UPDATE June 10: AAC Clyde said its rights offering was 39% oversubscribed and that the company had raised 82.5 million Swedish krona ($8.75 million) before costs. “Proceeds from the rights issue will further accelerate ÅAC’s ability… to take a leading position in the emerging New Space market”, Chief Financial Officer Mats Thideman said. Erik Penser Bank AB was AAC’s financial advisor for the transaction.

WASHINGTON — Cubesat manufacturer AAC Clyde Space of Sweden and Scotland reported a 9% drop in revenue for the three months ending March 31 compared to a year earlier and said its U.S. president would be stepping down to better position the company in the world’s biggest smallsat market.

The move comes after AAC Clyde replaced its chief executive, hiring Surrey Satellite Technology Ltd. veteran Luis Gomes, effective earlier this month.

AAC Clyde Chairman Rolf Hallencreutz said the change in the United States is intended to better capture opportunities in the United States, which AAC Clyde has made a priority.

“We are now entering a new phase in North America and will require a different management structure to take full advantage of the changes we see in New Space,” Hallencreutz said. AAC Clyde Strategy Director Craig Clark, who is the founder of Clyde Space, will be acting head of AAC Clyde Space’s U.S. operations.

For the first three months of 2019, AAC Clyde reported revenue of 14.9 million Swedish krona, or $1.57 million, down 9% from the same period a year ago. Operating cash flow during the quarter was a negative 5 million krona.The company is raising 82.5 million krona via a share issue.

AAC Clyde shares are traded on the Nasdaq First North Stockholm market.

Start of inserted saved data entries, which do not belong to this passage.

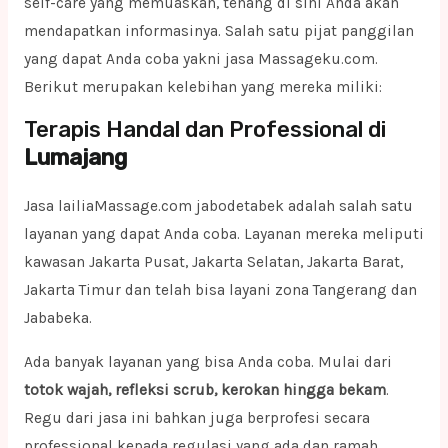
self-care yang memuaskan, tenang di sini Anda akan
mendapatkan informasinya. Salah satu pijat panggilan
yang dapat Anda coba yakni jasa Massageku.com.
Berikut merupakan kelebihan yang mereka miliki:
Terapis Handal dan Professional di
Lumajang
Jasa lailiaMassage.com jabodetabek adalah salah satu
layanan yang dapat Anda coba. Layanan mereka meliputi
kawasan Jakarta Pusat, Jakarta Selatan, Jakarta Barat,
Jakarta Timur dan telah bisa layani zona Tangerang dan
Jababeka.
Ada banyak layanan yang bisa Anda coba. Mulai dari
totok wajah, refleksi scrub, kerokan hingga bekam
.
Regu dari jasa ini bahkan juga berprofesi secara
professional kepada regulasi yang ada dan ramah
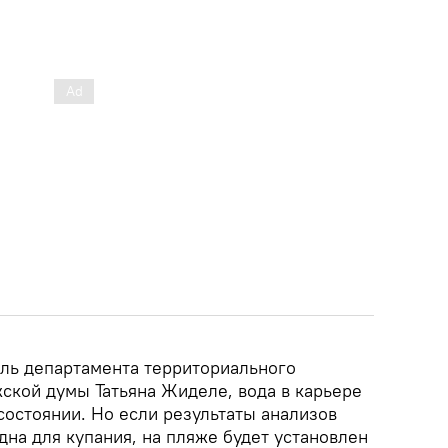
ель департамента территориального
жской думы Татьяна Жиделе, вода в карьере
состоянии. Но если результаты анализов
одна для купания, на пляже будет установлен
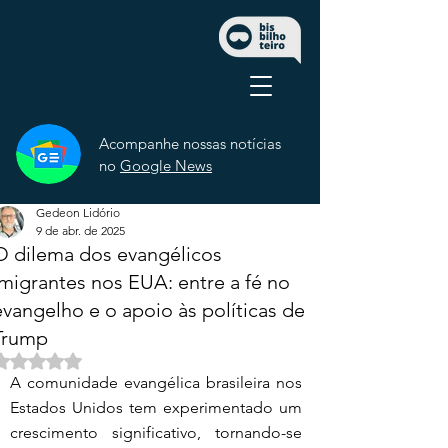
Acompanhe nossas notícias
no
Google News
Gedeon Lidório
9 de abr. de 2025
O dilema dos evangélicos
imigrantes nos EUA: entre a fé no
evangelho e o apoio às políticas de
Trump
Avaliado com NaN de 5 estrelas.
A comunidade evangélica brasileira nos 
Estados Unidos tem experimentado um 
crescimento significativo, tornando-se 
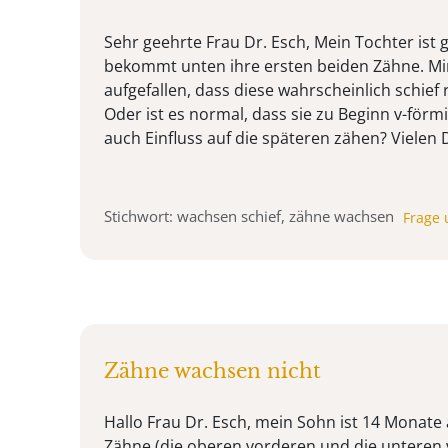
Sehr geehrte Frau Dr. Esch, Mein Tochter ist
bekommt unten ihre ersten beiden Zähne. Mir
aufgefallen, dass diese wahrscheinlich schie
Oder ist es normal, dass sie zu Beginn v-förm
auch Einfluss auf die späteren zähen? Vielen 
Stichwort: wachsen schief, zähne wachsen
Frage 
Zähne wachsen nicht
Hallo Frau Dr. Esch, mein Sohn ist 14 Monate al
Zähne (die oberen vorderen und die unteren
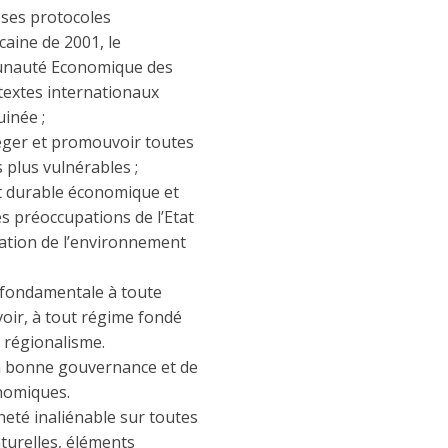
 ses protocoles
icaine de 2001, le
mmunauté Economique des
 textes internationaux
uinée ;
téger et promouvoir toutes
 plus vulnérables ;
 durable économique et
es préoccupations de l’Etat
rvation de l’environnement
 fondamentale à toute
voir, à tout régime fondé
le régionalisme.
a bonne gouvernance et de
onomiques.
eté inaliénable sur toutes
aturelles, éléments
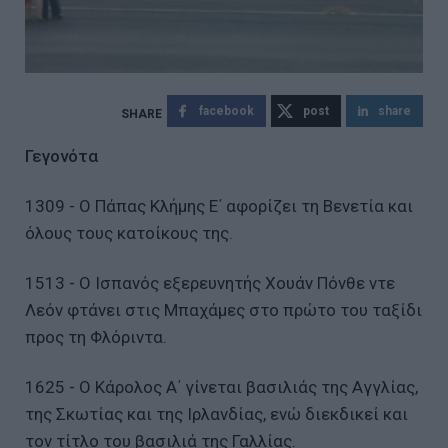
facebook
post
share
Γεγονότα
1309 - Ο Πάπας Κλήμης Ε΄ αφορίζει τη Βενετία και
όλους τους κατοίκους της.
1513 - Ο Ισπανός εξερευνητής Χουάν Πόνθε ντε
Λεόν φτάνει στις Μπαχάμες στο πρώτο του ταξίδι
προς τη Φλόριντα.
1625 - Ο Κάρολος Α΄ γίνεται βασιλιάς της Αγγλίας,
της Σκωτίας και της Ιρλανδίας, ενώ διεκδικεί και
τον τίτλο του βασιλιά της Γαλλίας.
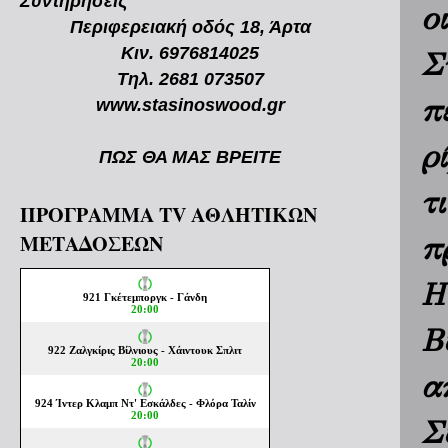
Συντηρήσεις
ο
Περιφερειακή οδός 18, Άρτα
Κιν. 6976814025
Σ
Τηλ. 2681 073507
π
www.stasinoswood.gr
ρ
ΠΩΣ ΘΑ ΜΑΣ ΒΡΕΙΤΕ
τ
ΠΡΟΓΡΑΜΜΑ TV ΑΘΛΗΤΙΚΩΝ
ΜΕΤΑΔΟΣΕΩΝ
π
Η
Β
α
Σ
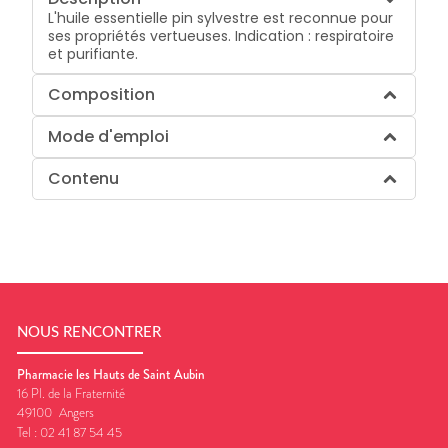
L'huile essentielle pin sylvestre est reconnue pour
ses propriétés vertueuses. Indication : respiratoire
et purifiante.
Composition
Mode d'emploi
Contenu
NOUS RENCONTRER
Pharmacie les Hauts de Saint Aubin
16 Pl. de la Fraternité
49100
Angers
Tel :
02 41 87 54 45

The company has been selling itself as a growth story but has also said quarterly revenue could vary widely depending on the flow of orders for full satellites and satellite components.

Mats Thideman, the company’s acting chief executive and also its chief financial officer, said new orders during the quarter bode well for the financial outlook for the rest of the year.

“Order backlog, order intake and interest from the market [sets] the conditions for a profitable business,” Thideman said in a May 8 statement to shareholders. “Given the breadth of the orders we won at the beginning of the year from all over the world, we are well positioned to drive the development of the emerging New Space market.

“Success has meant that we are in an intensive recruitment period of new skills. The new recruits are a prerequisite for us to reach profitability.”

The standout contract during the quarter was to build two satellites for U.S.-based Orbcomm, an IoT hardware and service provider that has its own constellation of satellites but elected to contract with AAC Clyde for “Space as a Service.”

AAC Clyde will own the two satellites, to be used for Automatic Identification System maritime tracking, but Orbcomm will have exclusive use of the data: The contract is valued at 54 million krona.

York Space Systems’s first S-Class satellite was launched May 5 aboard a Rocket Lab Electron rocket and is reported healthy in orbit. Credit: York Space Systems

Another development that should be promising for AAC Clyde was the May 5 launch, aboard a Rocket Lab Electron rocket, of York Space Systems’s first S-Class satellite. The satellite is reported to be healthy and operating as planned in  low Earth orbit.

U.S.-based York licenses multiple AAC Clyde Sirius components.

Above is a comparison of York Space Systems’s X-Class platform, on the left, and the S-Class platform. Credit: York Space Systems

“York’s prompt operation of the S-CLASS showcases their skill in designing and operating cutting-edge commercial spacecraft,” Gomes said in a statement. “We are delighted to partner with them on the S-CLASS and also note that AAC Clyde Space have reached yet another milestone with the successful commissioning of Sirius systems.”

We believe that the contract model can attract many more customers who work with data from space but not see satellites as their core business,” Thideman said in his statement to shareholders.